NASSAU, BAHAMAS — Deltec says that it will vigorously defend against what it deems as “meritless claims” amidst allegations in a new lawsuit, with the bank maintaining that it did not know about FTX misconduct.
The lawsuit alleges that Sam Bankman-Fried’s Alameda Research artificially inflated the growth of the cryptocurrency Tether using a secret short-term line of credit worth billions of dollars from the Bahamas-based Deltec Bank.
In a statement, Deltec declared: “We are aware of the amended complaint filed by Plaintiffs’ lawyers in the FTX matter. The new complaint does not cure the defects of the prior complaints and Deltec will continue to vigorously defend against these meritless claims, which do not belong in a US court.”
The bank added: “The new allegations rely heavily on unsubstantiated statements by individuals who we understand are settling their lawsuits with Plaintiffs in exchange for providing the information. Like the rest of the world, Deltec Bank and Jean Chalopin had no knowledge of FTX’s misconduct until it was made public.”

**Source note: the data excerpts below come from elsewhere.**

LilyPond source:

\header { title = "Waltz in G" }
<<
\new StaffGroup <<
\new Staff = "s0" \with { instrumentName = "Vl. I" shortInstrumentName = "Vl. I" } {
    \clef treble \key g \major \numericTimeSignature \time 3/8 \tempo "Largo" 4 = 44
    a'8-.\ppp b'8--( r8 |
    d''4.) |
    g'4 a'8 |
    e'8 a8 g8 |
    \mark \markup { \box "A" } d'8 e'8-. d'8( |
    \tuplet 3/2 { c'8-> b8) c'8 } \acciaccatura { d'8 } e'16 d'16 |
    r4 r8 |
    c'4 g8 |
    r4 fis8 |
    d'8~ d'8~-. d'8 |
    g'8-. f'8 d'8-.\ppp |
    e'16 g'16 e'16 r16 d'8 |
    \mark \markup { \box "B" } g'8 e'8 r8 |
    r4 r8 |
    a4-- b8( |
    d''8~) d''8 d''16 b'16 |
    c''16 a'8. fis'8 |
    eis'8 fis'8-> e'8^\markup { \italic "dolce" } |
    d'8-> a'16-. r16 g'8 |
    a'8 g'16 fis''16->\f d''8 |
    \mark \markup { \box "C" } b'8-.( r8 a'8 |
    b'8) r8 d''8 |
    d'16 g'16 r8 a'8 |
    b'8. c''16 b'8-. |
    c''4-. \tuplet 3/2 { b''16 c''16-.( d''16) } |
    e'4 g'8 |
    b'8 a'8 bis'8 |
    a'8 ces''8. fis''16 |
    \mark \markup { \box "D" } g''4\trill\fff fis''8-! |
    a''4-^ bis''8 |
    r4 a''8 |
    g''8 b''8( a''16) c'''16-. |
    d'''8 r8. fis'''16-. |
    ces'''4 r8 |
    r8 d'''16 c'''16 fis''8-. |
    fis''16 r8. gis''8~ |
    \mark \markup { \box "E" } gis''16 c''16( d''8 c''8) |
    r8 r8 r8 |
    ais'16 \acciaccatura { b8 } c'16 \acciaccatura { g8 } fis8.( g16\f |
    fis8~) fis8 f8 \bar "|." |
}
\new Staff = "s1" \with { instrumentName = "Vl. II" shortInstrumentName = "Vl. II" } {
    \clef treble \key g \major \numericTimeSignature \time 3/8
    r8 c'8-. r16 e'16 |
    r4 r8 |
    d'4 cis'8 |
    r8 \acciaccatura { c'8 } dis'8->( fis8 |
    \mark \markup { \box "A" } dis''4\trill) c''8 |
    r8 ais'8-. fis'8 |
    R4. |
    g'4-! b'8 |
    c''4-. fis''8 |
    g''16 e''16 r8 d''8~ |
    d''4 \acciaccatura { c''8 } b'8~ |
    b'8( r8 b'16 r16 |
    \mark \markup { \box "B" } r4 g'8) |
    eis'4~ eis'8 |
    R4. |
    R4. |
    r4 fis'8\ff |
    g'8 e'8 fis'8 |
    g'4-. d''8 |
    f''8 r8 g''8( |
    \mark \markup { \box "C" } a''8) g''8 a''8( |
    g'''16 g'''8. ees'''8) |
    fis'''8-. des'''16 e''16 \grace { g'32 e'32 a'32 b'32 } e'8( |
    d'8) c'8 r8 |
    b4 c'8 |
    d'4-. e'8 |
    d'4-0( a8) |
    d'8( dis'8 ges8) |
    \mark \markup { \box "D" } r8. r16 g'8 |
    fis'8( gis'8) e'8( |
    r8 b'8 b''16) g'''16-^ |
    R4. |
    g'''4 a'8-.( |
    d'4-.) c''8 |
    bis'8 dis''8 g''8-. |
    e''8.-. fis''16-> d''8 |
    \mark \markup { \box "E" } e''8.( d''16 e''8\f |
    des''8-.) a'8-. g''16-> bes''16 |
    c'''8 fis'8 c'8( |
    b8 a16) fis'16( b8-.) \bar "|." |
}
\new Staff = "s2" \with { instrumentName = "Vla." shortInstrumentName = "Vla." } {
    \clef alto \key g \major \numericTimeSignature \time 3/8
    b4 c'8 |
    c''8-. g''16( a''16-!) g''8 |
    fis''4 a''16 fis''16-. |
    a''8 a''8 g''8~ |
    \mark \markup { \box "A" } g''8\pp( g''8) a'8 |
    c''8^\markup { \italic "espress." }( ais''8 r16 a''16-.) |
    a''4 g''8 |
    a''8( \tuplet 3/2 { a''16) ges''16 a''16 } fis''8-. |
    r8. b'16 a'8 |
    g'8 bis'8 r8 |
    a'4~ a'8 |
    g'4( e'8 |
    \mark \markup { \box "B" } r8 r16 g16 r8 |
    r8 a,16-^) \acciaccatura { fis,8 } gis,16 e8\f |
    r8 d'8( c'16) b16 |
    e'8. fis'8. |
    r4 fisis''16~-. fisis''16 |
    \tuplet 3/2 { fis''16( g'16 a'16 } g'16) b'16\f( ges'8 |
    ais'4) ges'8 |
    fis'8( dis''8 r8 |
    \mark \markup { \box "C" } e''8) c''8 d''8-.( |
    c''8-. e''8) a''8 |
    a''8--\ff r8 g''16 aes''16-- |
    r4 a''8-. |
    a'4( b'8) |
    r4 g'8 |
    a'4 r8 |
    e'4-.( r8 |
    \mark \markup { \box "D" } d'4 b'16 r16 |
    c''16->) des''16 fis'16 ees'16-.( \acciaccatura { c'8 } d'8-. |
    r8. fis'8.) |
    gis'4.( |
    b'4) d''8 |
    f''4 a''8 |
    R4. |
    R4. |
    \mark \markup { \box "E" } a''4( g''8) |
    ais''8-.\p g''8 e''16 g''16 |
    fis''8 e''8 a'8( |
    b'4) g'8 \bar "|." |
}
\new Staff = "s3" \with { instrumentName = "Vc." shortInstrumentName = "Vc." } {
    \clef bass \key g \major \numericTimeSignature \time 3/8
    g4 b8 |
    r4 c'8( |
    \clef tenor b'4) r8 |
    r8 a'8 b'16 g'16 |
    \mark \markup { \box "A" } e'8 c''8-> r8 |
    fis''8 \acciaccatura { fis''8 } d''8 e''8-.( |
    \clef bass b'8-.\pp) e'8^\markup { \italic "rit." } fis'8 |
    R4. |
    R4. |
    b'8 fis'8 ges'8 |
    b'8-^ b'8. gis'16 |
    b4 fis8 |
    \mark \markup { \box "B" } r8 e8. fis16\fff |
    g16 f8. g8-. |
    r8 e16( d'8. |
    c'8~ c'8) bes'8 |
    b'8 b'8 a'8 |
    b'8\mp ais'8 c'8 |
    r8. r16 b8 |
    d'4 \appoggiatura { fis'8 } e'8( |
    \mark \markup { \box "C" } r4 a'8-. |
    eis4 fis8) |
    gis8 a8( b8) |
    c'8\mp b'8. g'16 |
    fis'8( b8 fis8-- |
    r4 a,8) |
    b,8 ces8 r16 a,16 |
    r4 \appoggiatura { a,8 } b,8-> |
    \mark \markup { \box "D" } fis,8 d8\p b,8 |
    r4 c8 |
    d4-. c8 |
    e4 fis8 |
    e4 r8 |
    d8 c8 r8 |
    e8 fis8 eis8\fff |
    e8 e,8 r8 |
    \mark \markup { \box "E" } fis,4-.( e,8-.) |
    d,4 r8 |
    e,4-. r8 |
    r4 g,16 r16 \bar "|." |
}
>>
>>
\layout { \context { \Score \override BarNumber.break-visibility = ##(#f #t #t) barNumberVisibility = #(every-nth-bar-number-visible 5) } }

In a new filing submitted in a Florida federal court, FTX’s sister trading firm Alameda Research was accused of boosting the growth of USDT issuer Tether through a secret scheme. According to the lawsuit, the hedge fund used billions of dollars worth of secret short-term lines of credit from Deltec Bank & Trust Ltd to influence the growth of Tether.
The BahamAS-based bank was also accused of being an ally to Bankman-Fried in his fraud scheme, where he misappropriated customers’ deposits. It was stated that Deltec helped FTX and Alameda Research by transferring the funds between accounts.
Per the latest filing, the bank had every reason to be suspicious of the transfer but took no action against it.